→ **Problem to solve**:
Retype all the data word for word.
BEGIN Provided information
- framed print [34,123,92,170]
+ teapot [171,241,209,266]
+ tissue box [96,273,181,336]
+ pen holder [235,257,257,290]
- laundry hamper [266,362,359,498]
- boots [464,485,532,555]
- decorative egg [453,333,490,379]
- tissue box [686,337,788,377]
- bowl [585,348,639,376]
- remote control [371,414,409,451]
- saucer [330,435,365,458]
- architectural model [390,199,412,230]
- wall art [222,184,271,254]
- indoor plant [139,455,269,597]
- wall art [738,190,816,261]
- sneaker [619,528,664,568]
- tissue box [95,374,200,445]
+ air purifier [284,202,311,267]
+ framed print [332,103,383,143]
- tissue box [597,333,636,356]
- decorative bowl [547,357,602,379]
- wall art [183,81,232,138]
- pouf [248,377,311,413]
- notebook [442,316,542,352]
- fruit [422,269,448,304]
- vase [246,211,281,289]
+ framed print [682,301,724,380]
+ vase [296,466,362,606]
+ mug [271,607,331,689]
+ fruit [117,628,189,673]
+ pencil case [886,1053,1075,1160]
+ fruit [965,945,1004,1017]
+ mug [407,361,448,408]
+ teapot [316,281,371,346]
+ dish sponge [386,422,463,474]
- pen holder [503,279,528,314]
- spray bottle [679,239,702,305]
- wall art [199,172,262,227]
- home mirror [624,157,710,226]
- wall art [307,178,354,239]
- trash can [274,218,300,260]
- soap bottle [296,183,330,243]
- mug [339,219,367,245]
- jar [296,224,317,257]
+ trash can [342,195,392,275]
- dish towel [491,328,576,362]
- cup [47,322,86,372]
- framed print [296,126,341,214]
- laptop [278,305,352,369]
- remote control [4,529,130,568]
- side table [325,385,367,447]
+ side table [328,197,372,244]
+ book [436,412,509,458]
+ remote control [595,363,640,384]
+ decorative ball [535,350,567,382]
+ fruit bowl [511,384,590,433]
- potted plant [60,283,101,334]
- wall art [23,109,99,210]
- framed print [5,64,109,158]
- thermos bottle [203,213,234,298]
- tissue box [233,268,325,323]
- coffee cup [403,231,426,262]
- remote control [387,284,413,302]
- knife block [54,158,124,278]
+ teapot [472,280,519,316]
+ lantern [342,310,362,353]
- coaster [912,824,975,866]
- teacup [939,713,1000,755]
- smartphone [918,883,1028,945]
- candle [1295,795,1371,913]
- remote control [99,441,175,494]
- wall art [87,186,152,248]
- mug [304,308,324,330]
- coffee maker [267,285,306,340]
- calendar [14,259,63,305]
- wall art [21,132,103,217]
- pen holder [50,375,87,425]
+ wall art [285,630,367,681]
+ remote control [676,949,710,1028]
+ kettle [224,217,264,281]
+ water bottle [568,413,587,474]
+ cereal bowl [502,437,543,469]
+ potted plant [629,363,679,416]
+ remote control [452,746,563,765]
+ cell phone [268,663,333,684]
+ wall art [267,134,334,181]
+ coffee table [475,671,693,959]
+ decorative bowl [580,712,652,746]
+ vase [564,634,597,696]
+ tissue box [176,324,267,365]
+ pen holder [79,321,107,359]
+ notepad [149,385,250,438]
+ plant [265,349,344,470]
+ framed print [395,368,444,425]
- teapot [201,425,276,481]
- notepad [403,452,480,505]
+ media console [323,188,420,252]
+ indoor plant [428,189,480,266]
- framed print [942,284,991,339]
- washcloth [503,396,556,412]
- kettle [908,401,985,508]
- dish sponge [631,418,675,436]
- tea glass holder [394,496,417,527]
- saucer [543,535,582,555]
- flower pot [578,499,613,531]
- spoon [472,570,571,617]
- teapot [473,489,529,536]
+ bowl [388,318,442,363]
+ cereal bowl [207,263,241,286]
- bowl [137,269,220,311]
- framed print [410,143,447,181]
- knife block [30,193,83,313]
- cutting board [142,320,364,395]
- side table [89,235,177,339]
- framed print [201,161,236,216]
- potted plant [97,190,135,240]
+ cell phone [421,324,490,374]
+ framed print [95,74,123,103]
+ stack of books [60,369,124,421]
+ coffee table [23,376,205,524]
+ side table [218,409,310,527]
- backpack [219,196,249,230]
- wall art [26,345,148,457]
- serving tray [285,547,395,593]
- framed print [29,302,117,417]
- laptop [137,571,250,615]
END Provided information
→ **Written solution**:
- framed print [34,123,92,170]
+ teapot [171,241,209,266]
+ tissue box [96,273,181,336]
+ pen holder [235,257,257,290]
- laundry hamper [266,362,359,498]
- boots [464,485,532,555]
- decorative egg [453,333,490,379]
- tissue box [686,337,788,377]
- bowl [585,348,639,376]
- remote control [371,414,409,451]
- saucer [330,435,365,458]
- architectural model [390,199,412,230]
- wall art [222,184,271,254]
- indoor plant [139,455,269,597]
- wall art [738,190,816,261]
- sneaker [619,528,664,568]
- tissue box [95,374,200,445]
+ air purifier [284,202,311,267]
+ framed print [332,103,383,143]
- tissue box [597,333,636,356]
- decorative bowl [547,357,602,379]
- wall art [183,81,232,138]
- pouf [248,377,311,413]
- notebook [442,316,542,352]
- fruit [422,269,448,304]
- vase [246,211,281,289]
+ framed print [682,301,724,380]
+ vase [296,466,362,606]
+ mug [271,607,331,689]
+ fruit [117,628,189,673]
+ pencil case [886,1053,1075,1160]
+ fruit [965,945,1004,1017]
+ mug [407,361,448,408]
+ teapot [316,281,371,346]
+ dish sponge [386,422,463,474]
- pen holder [503,279,528,314]
- spray bottle [679,239,702,305]
- wall art [199,172,262,227]
- home mirror [624,157,710,226]
- wall art [307,178,354,239]
- trash can [274,218,300,260]
- soap bottle [296,183,330,243]
- mug [339,219,367,245]
- jar [296,224,317,257]
+ trash can [342,195,392,275]
- dish towel [491,328,576,362]
- cup [47,322,86,372]
- framed print [296,126,341,214]
- laptop [278,305,352,369]
- remote control [4,529,130,568]
- side table [325,385,367,447]
+ side table [328,197,372,244]
+ book [436,412,509,458]
+ remote control [595,363,640,384]
+ decorative ball [535,350,567,382]
+ fruit bowl [511,384,590,433]
- potted plant [60,283,101,334]
- wall art [23,109,99,210]
- framed print [5,64,109,158]
- thermos bottle [203,213,234,298]
- tissue box [233,268,325,323]
- coffee cup [403,231,426,262]
- remote control [387,284,413,302]
- knife block [54,158,124,278]
+ teapot [472,280,519,316]
+ lantern [342,310,362,353]
- coaster [912,824,975,866]
- teacup [939,713,1000,755]
- smartphone [918,883,1028,945]
- candle [1295,795,1371,913]
- remote control [99,441,175,494]
- wall art [87,186,152,248]
- mug [304,308,324,330]
- coffee maker [267,285,306,340]
- calendar [14,259,63,305]
- wall art [21,132,103,217]
- pen holder [50,375,87,425]
+ wall art [285,630,367,681]
+ remote control [676,949,710,1028]
+ kettle [224,217,264,281]
+ water bottle [568,413,587,474]
+ cereal bowl [502,437,543,469]
+ potted plant [629,363,679,416]
+ remote control [452,746,563,765]
+ cell phone [268,663,333,684]
+ wall art [267,134,334,181]
+ coffee table [475,671,693,959]
+ decorative bowl [580,712,652,746]
+ vase [564,634,597,696]
+ tissue box [176,324,267,365]
+ pen holder [79,321,107,359]
+ notepad [149,385,250,438]
+ plant [265,349,344,470]
+ framed print [395,368,444,425]
- teapot [201,425,276,481]
- notepad [403,452,480,505]
+ media console [323,188,420,252]
+ indoor plant [428,189,480,266]
- framed print [942,284,991,339]
- washcloth [503,396,556,412]
- kettle [908,401,985,508]
- dish sponge [631,418,675,436]
- tea glass holder [394,496,417,527]
- saucer [543,535,582,555]
- flower pot [578,499,613,531]
- spoon [472,570,571,617]
- teapot [473,489,529,536]
+ bowl [388,318,442,363]
+ cereal bowl [207,263,241,286]
- bowl [137,269,220,311]
- framed print [410,143,447,181]
- knife block [30,193,83,313]
- cutting board [142,320,364,395]
- side table [89,235,177,339]
- framed print [201,161,236,216]
- potted plant [97,190,135,240]
+ cell phone [421,324,490,374]
+ framed print [95,74,123,103]
+ stack of books [60,369,124,421]
+ coffee table [23,376,205,524]
+ side table [218,409,310,527]
- backpack [219,196,249,230]
- wall art [26,345,148,457]
- serving tray [285,547,395,593]
- framed print [29,302,117,417]
- laptop [137,571,250,615]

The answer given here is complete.